EDITORIAL
City's farm taxation: a matter of principle
Politicizing the farmland tax issue over at City Hall has generated way too much heat and way too little clarity.
What O'ahu residents should try to focus on amid this unnecessarily chaotic debate is that actively farmed land receives deservedly a substantial property tax break. In the interest of fairness to the rest of the taxpaying public, it's essential that only active, productive farmers receive this tax break.
Toward this end, in 2002 the city (with the council's blessing) replaced an archaic and clumsy system based on estimated crop yields with one based on the assessed market value of the farmland.
It's alarming to hear distressed farmers complaining that Bill 10, as this reform is called, has increased their property taxes so steeply that they're in danger of being put out of business.
That would be exactly opposite of the intended effect of Bill 10.
The key to Bill 10 is that it honors the farmer's willingness to dedicate his land to farming. It appears that most of those yelling the loudest about Bill 10 are landowners who are unwilling to dedicate their land, or who are farmers leasing land from these landowners.
Some owners including really big ones like Kamehameha Schools, Castle & Cooke and Campbell Estate are landbanking some of their ag land in hopes of profitably converting it into subdivisions sometime in the future.

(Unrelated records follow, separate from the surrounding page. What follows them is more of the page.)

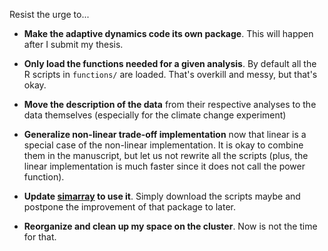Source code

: Resist the urge to...

* **Make the adaptive dynamics code its own package**. This will happen after I submit my thesis.

* **Only load the functions needed for a given analysis**. By default all the R scripts in `functions/` are loaded. That's overkill and messy, but that's okay.

* **Move the description of the data** from their respective analyses to the data themselves (especially for the climate change experiment)

* **Generalize non-linear trade-off implementation** now that linear is a special case of the non-linear implementation. It is okay to combine them in the manuscript, but let us not rewrite all the scripts (plus, the linear implementation is much faster since it does not call the power function).

* **Update [simarray](https://github.com/rscherrer/simarray) to use it**. Simply download the scripts maybe and postpone the improvement of that package to later.

* **Reorganize and clean up my space on the cluster**. Now is not the time for that.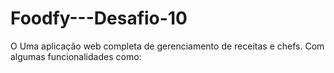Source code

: # Foodfy---Desafio-10

<p>O Uma aplicação web completa de gerenciamento de receitas e chefs. Com algumas funcionalidades como:

</p>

A landowner who dedicates his land to active farming for 10 years is taxed on only 1 percent of the assessed valuation of that land. But if the owner breaks that dedication, he is subject to "rollback" payment of tax on 100 percent of the valuation.
That, understandably, is why many landowners have declined to dedicate their land to agriculture, even if it's currently being farmed.
Many productive farmers lease their land from owners who are unwilling to dedicate their land to ag and who pass through their tax increase to the farmer in the form of a rent increase.
We'd argue that landowners who are cutting the cost of landbanking for eventual development by leasing land to farmers are defeating their purpose if they force them off it with sharp rent increases.
Other aspects of Bill 10 clearly need tweaking. We've heard of tax bills rising on active, legitimate farms because of faulty assessments in which unfarmable gulches and gullies are valued as highly as prime cropland. The city promises to straighten such cases out, either through appeal or compromise.
But adding to the distress of those involved, this issue has become a political football, first through rivalry between the mayor and the council, and now counter-accusations between mayoral candidates Duke Bainum and Mufi Hannemann.
Our take is that the council, with Hannemann's backing, is mistaken in trying to excuse taxpayers from Bill 10 for a year. Mayor Harris' veto of this vehicle, Bill 35, has now been overridden by the council. That little tempest is likely to end up in court.
But we believe in the central philosophy of Bill 10 that a landowner unwilling to dedicate his land to farming shouldn't receive an ag tax break. The unfortunate effect of Bill 35 is that it lets landowners unwilling to dedicate their land to farming continue to collect that break.
That, we believe, is manifestly unfair to the rest of the taxpaying public owners of homes and businesses who are not getting big tax breaks.